Extract all lines that hold "needs" from the records below.

======== DATA FOR THE TASK ========

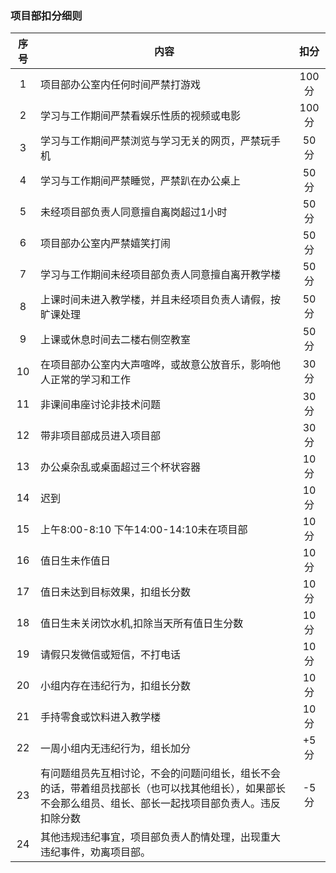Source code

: ### 项目部扣分细则
|序号|内容|扣分|
|:----:|---|:----:|
|1|项目部办公室内任何时间严禁打游戏|100分|
|2|学习与工作期间严禁看娱乐性质的视频或电影|100分|
|3|学习与工作期间严禁浏览与学习无关的网页，严禁玩手机|50分|
|4|学习与工作期间严禁睡觉，严禁趴在办公桌上|50分|
|5|未经项目部负责人同意擅自离岗超过1小时|50分|
|6|项目部办公室内严禁嬉笑打闹|50分|
|7|学习与工作期间未经项目部负责人同意擅自离开教学楼 |50分|
|8|上课时间未进入教学楼，并且未经项目负责人请假，按旷课处理|50分|
|9| 上课或休息时间去二楼右侧空教室|50分|
|10|在项目部办公室内大声喧哗，或故意公放音乐，影响他人正常的学习和工作|30分|
|11|非课间串座讨论非技术问题|30分|
|12|带非项目部成员进入项目部|30分|
|13| 办公桌杂乱或桌面超过三个杯状容器|10分|
|14| 迟到|10分|
|15| 上午8:00-8:10 下午14:00-14:10未在项目部|10分|
|16| 值日生未作值日|10分|
|17| 值日未达到目标效果，扣组长分数|10分|
|18| 值日生未关闭饮水机,扣除当天所有值日生分数|10分|
|19| 请假只发微信或短信，不打电话  |10分|
|20| 小组内存在违纪行为，扣组长分数 |10分|
|21| 手持零食或饮料进入教学楼 |10分|
|22| 一周小组内无违纪行为，组长加分 |+5分|
|23| 有问题组员先互相讨论，不会的问题问组长，组长不会的话，带着组员找部长（也可以找其他组长），如果部长不会那么组员、组长、部长一起找项目部负责人。违反扣除分数|-5分|
|24| 其他违规违纪事宜，项目部负责人酌情处理，出现重大违纪事件，劝离项目部。||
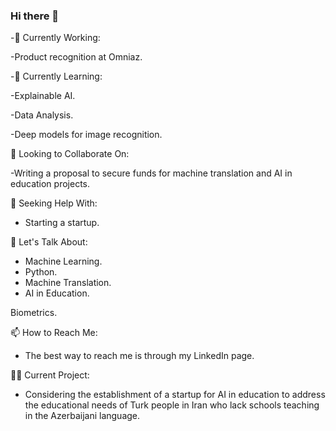 ### Hi there 👋


-🔭 Currently Working:

-Product recognition at Omniaz.

-🌱 Currently Learning:

-Explainable AI.

-Data Analysis.

-Deep models for image recognition.

👯 Looking to Collaborate On:

-Writing a proposal to secure funds for machine translation and AI in education projects.

🤔 Seeking Help With:

  - Starting a startup.

💬 Let's Talk About:

  - Machine Learning.
  - Python.
  - Machine Translation.
  - AI in Education.

Biometrics.

📫 How to Reach Me:
  - The best way to reach me is through my LinkedIn page.

👨‍🏫 Current Project:

  - Considering the establishment of a startup for AI in education to address the educational needs of Turk people in Iran who lack schools teaching in the Azerbaijani language.


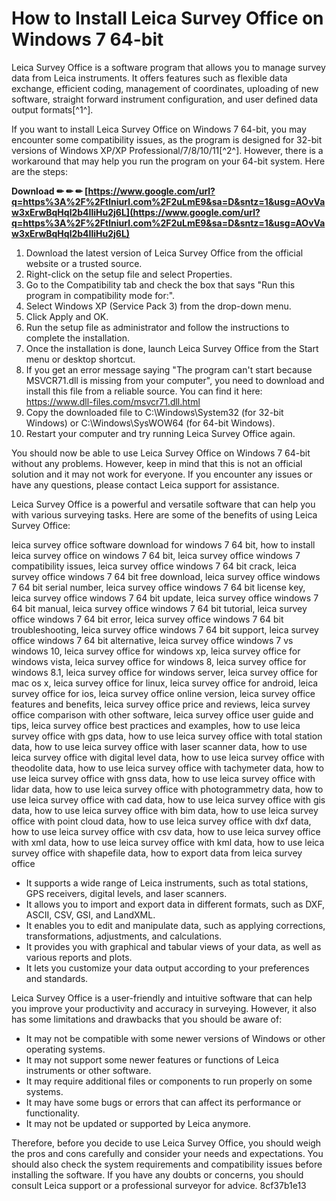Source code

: 
 
# How to Install Leica Survey Office on Windows 7 64-bit
 
Leica Survey Office is a software program that allows you to manage survey data from Leica instruments. It offers features such as flexible data exchange, efficient coding, management of coordinates, uploading of new software, straight forward instrument configuration, and user defined data output formats[^1^].
 
If you want to install Leica Survey Office on Windows 7 64-bit, you may encounter some compatibility issues, as the program is designed for 32-bit versions of Windows XP/XP Professional/7/8/10/11[^2^]. However, there is a workaround that may help you run the program on your 64-bit system. Here are the steps:
 
**Download ✏ ✏ ✏ [https://www.google.com/url?q=https%3A%2F%2Ftlniurl.com%2F2uLmE9&sa=D&sntz=1&usg=AOvVaw3xErwBqHql2b4IliHu2j6L](https://www.google.com/url?q=https%3A%2F%2Ftlniurl.com%2F2uLmE9&sa=D&sntz=1&usg=AOvVaw3xErwBqHql2b4IliHu2j6L)**


 
1. Download the latest version of Leica Survey Office from the official website or a trusted source.
2. Right-click on the setup file and select Properties.
3. Go to the Compatibility tab and check the box that says "Run this program in compatibility mode for:".
4. Select Windows XP (Service Pack 3) from the drop-down menu.
5. Click Apply and OK.
6. Run the setup file as administrator and follow the instructions to complete the installation.
7. Once the installation is done, launch Leica Survey Office from the Start menu or desktop shortcut.
8. If you get an error message saying "The program can't start because MSVCR71.dll is missing from your computer", you need to download and install this file from a reliable source. You can find it here: https://www.dll-files.com/msvcr71.dll.html
9. Copy the downloaded file to C:\Windows\System32 (for 32-bit Windows) or C:\Windows\SysWOW64 (for 64-bit Windows).
10. Restart your computer and try running Leica Survey Office again.

You should now be able to use Leica Survey Office on Windows 7 64-bit without any problems. However, keep in mind that this is not an official solution and it may not work for everyone. If you encounter any issues or have any questions, please contact Leica support for assistance.

Leica Survey Office is a powerful and versatile software that can help you with various surveying tasks. Here are some of the benefits of using Leica Survey Office:
 
leica survey office software download for windows 7 64 bit,  how to install leica survey office on windows 7 64 bit,  leica survey office windows 7 compatibility issues,  leica survey office windows 7 64 bit crack,  leica survey office windows 7 64 bit free download,  leica survey office windows 7 64 bit serial number,  leica survey office windows 7 64 bit license key,  leica survey office windows 7 64 bit update,  leica survey office windows 7 64 bit manual,  leica survey office windows 7 64 bit tutorial,  leica survey office windows 7 64 bit error,  leica survey office windows 7 64 bit troubleshooting,  leica survey office windows 7 64 bit support,  leica survey office windows 7 64 bit alternative,  leica survey office windows 7 vs windows 10,  leica survey office for windows xp,  leica survey office for windows vista,  leica survey office for windows 8,  leica survey office for windows 8.1,  leica survey office for windows server,  leica survey office for mac os x,  leica survey office for linux,  leica survey office for android,  leica survey office for ios,  leica survey office online version,  leica survey office features and benefits,  leica survey office price and reviews,  leica survey office comparison with other software,  leica survey office user guide and tips,  leica survey office best practices and examples,  how to use leica survey office with gps data,  how to use leica survey office with total station data,  how to use leica survey office with laser scanner data,  how to use leica survey office with digital level data,  how to use leica survey office with theodolite data,  how to use leica survey office with tachymeter data,  how to use leica survey office with gnss data,  how to use leica survey office with lidar data,  how to use leica survey office with photogrammetry data,  how to use leica survey office with cad data,  how to use leica survey office with gis data,  how to use leica survey office with bim data,  how to use leica survey office with point cloud data,  how to use leica survey office with dxf data,  how to use leica survey office with csv data,  how to use leica survey office with xml data,  how to use leica survey office with kml data,  how to use leica survey office with shapefile data,  how to export data from leica survey office

- It supports a wide range of Leica instruments, such as total stations, GPS receivers, digital levels, and laser scanners.
- It allows you to import and export data in different formats, such as DXF, ASCII, CSV, GSI, and LandXML.
- It enables you to edit and manipulate data, such as applying corrections, transformations, adjustments, and calculations.
- It provides you with graphical and tabular views of your data, as well as various reports and plots.
- It lets you customize your data output according to your preferences and standards.

Leica Survey Office is a user-friendly and intuitive software that can help you improve your productivity and accuracy in surveying. However, it also has some limitations and drawbacks that you should be aware of:

- It may not be compatible with some newer versions of Windows or other operating systems.
- It may not support some newer features or functions of Leica instruments or other software.
- It may require additional files or components to run properly on some systems.
- It may have some bugs or errors that can affect its performance or functionality.
- It may not be updated or supported by Leica anymore.

Therefore, before you decide to use Leica Survey Office, you should weigh the pros and cons carefully and consider your needs and expectations. You should also check the system requirements and compatibility issues before installing the software. If you have any doubts or concerns, you should consult Leica support or a professional surveyor for advice.
 8cf37b1e13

========

§ **TASK RESPONSE**:
  - Considering the establishment of a startup for AI in education to address the educational needs of Turk people in Iran who lack schools teaching in the Azerbaijani language.
Therefore, before you decide to use Leica Survey Office, you should weigh the pros and cons carefully and consider your needs and expectations. You should also check the system requirements and compatibility issues before installing the software. If you have any doubts or concerns, you should consult Leica support or a professional surveyor for advice.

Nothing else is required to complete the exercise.